Jesus healed ten lepers who were outcasts in their society. Theirs was a lonely, detached life. It was one of shame and suffering. All ten were healed, but only one got it. He alone saw the bigger picture. He understood Jesus wasn’t just a holy man or a religious teacher, He was God in the flesh who came to give him life, not just for the moment, but life forever. Jesus says this man’s “faith made Him well.” That doesn’t mean his faith somehow earned the healing because others were healed, too; rather, this man saw his healing as part of something bigger. As a result, he gives thanks to the God who created him, loved him, and redeemed him. It was another opportunity for him to realize that his life was in God’s hands in Christ, and that was a very good thing indeed.

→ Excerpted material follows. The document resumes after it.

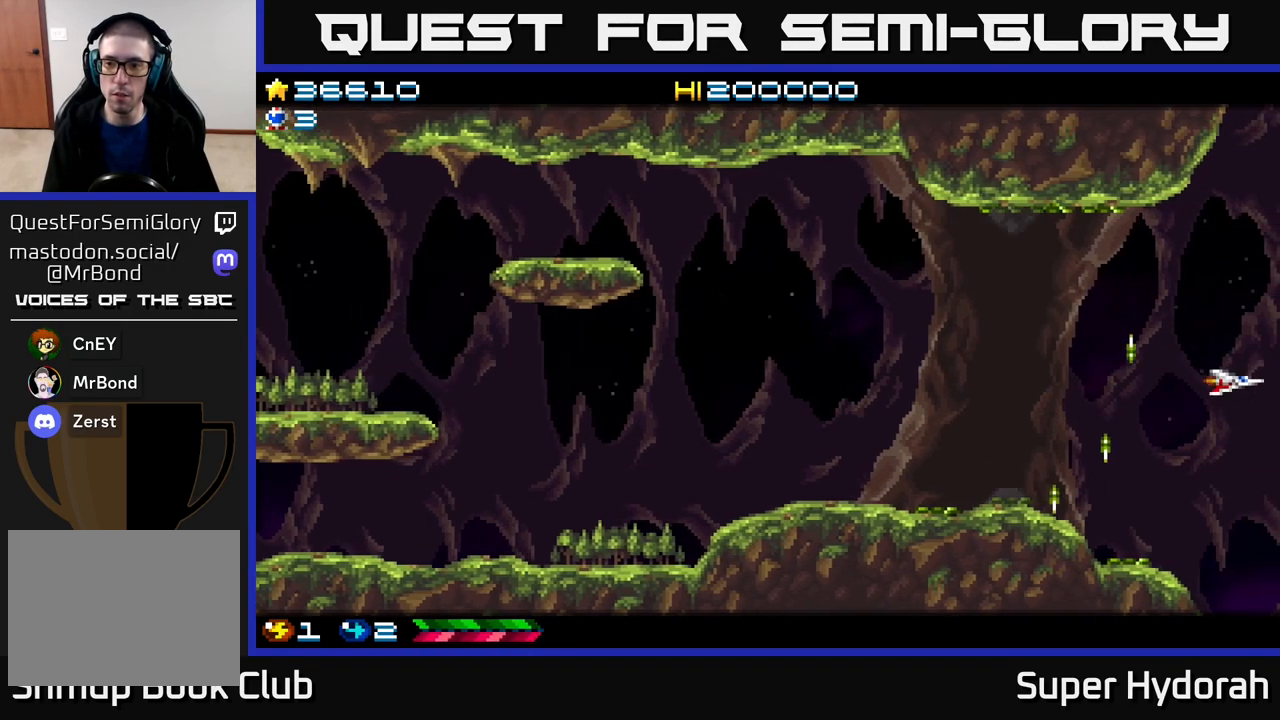
{"buttons": ["A", "DPAD_LEFT"], "events": [[233, "DPAD_UP", "down"], [467, "DPAD_UP", "up"]]}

This text shows us how Jesus feels our pain. He not only seeks the outcast—the discarded of this world—He seeks all who know they are lost without Him. This Thanksgiving let’s be mindful of Who is the Source of our thankfulness—not only for this life—but for the eternal life and salvation we have right now by faith. His Name is Jesus. He is the Christ, and there is healing, life, and salvation in His gracious hands. Think about that today and put that thankfulness to work!
Prayer: Heavenly Father, thank You for the greatest Gift of all: Your Son Jesus Christ. Amen.
From “Thankfully, That’s the Only Way to Live,” a devotion from Rev. Dr. Gregory Seltz, former Speaker of The Lutheran Hour
Used by permission from International Lutheran Laymen’s League, all rights reserved
1. What do you do to be especially mindful of being thankful on Thanksgiving?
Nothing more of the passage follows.